My methods are process oriented. I work layer by layer until the image is revealed rather consciously created. The rightness of the form is recognized by the body before it's articulated by the mind.

The work is inspired by natural allusions to water, weather, and geology as well as earth, sea and sky. I like to play with ideas of speed movement and scale. And relate my work to riding a bike. To me, the selective focus in a constantly shifting environment is a perfect analogy to painting.

 

General Statement

My work emerges from an engagement with my materials and is concerned with neither narrative nor image. The medium becomes the vehicle of my expression of transient but ever present tensions and their resolution through painting. I am interested in using a system of organically derived circular shapes within the rectangular format of the picture plane. I like to investigate the tensions inherent in positive and negative interplay as well as shapes that appear and disappear beneath the surface of the picture plane.

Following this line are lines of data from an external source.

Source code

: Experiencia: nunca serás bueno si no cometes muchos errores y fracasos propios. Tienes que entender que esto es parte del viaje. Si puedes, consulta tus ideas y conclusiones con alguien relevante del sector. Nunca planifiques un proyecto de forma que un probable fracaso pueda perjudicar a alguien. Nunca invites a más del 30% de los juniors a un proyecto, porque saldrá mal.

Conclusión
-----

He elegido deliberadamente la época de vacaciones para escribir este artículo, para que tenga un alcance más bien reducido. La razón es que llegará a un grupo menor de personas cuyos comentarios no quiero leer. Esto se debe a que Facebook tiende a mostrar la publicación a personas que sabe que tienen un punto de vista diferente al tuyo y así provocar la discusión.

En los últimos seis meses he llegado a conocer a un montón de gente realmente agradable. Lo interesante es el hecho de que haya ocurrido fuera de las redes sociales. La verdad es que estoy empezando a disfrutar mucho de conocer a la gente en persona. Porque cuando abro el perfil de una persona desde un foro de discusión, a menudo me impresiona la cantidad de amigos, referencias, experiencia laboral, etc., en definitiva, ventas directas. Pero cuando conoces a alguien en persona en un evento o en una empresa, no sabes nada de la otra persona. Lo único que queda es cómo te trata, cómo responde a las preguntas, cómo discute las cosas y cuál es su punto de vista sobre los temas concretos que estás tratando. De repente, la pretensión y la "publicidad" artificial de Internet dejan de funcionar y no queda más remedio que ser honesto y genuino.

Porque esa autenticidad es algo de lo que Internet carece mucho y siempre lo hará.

I work intuitively with no prearranged sketches or plan. I am interested in inventing shape and layering color. I am compelled to follow an edge to see where it can reside in an interesting way. This involves risk as one exploration may lead to new discoveries while another to complete dissolution. I set up problems or unlikely juxtapositions and then try to resolve the conflicts I see through the painting process. Generally my ideas are one step ahead of what I am capable of achieving so that I am continually drawn ahead to future possibilities.

To me, painting is a way of making maps to a place no other process gives access to. It's a means of giving shape to complex feelings and ideas. It is a way of being, where experience is transformed from within and manifested in material form. I relate my work to my experience of living in an urban environment--a context of shifting energy, potential, and light; also to speed and scale. Like when riding a bike, the eye sees a constantly transforming landscape on a shifting ground. It is a process of exploring perception. For me it is a life process, an awareness of being, a way of thinking made palpable.

Margaret Neill, New York City

2006

 

Margaret Neill, born in Ohio, lives and works in Brooklyn, NY.  Neill earned an MFA degree at Brooklyn College and has exhibited work in a variety of settings including the Cleveland Center for Contemporary Art, the Monastery Plazy in the Czech Republic and the Central Library of Brooklyn.

Neill was an artist in residence at Hiram College in Ohio, where she did a 40 foot wall drawing, and a visiting instructor at Middlebury College in Vermont. IN 2004 Neill showed monoprints at the International Print Center of New York, and Lancaster Museum of Art in PA, and paintings at Hofstra University Museum.   Neill’s work is in public and private collections including Colby College Museum of Art, The New York Public Library, the Brooklyn Museum of Art, the Museum of Modern Art, and Pfizer. 

 


Monotype Statement

These monotypes were made at Pelavin Editions in nine days in May and June 2003. I came to this particular project without any preconceived notions of what I would do and how I would undertake the new process of making monotypes. I responded with the available materials, the surrounding environment, and limitations of the process.

The major limitation being that I would be painting on a plastic plate instead of paper, and would not handle the paper at all. And the fact that I was expected to make prints during the time I was there. Since I am very process oriented I enjoy exploring new mediums, places and people, these initial limitations turned into motivations to overcome.

My abstract works carry references to nature. They refer to the atmosphere of weather, the color of earth, sea, and sky, and the experience of living in an urban environment and moving through space. These monotypes have a feeling of light, air, space, speed and slowness, and are a response to my emotional and physical reality during the printing process. The titles derive from words that relate to this experience.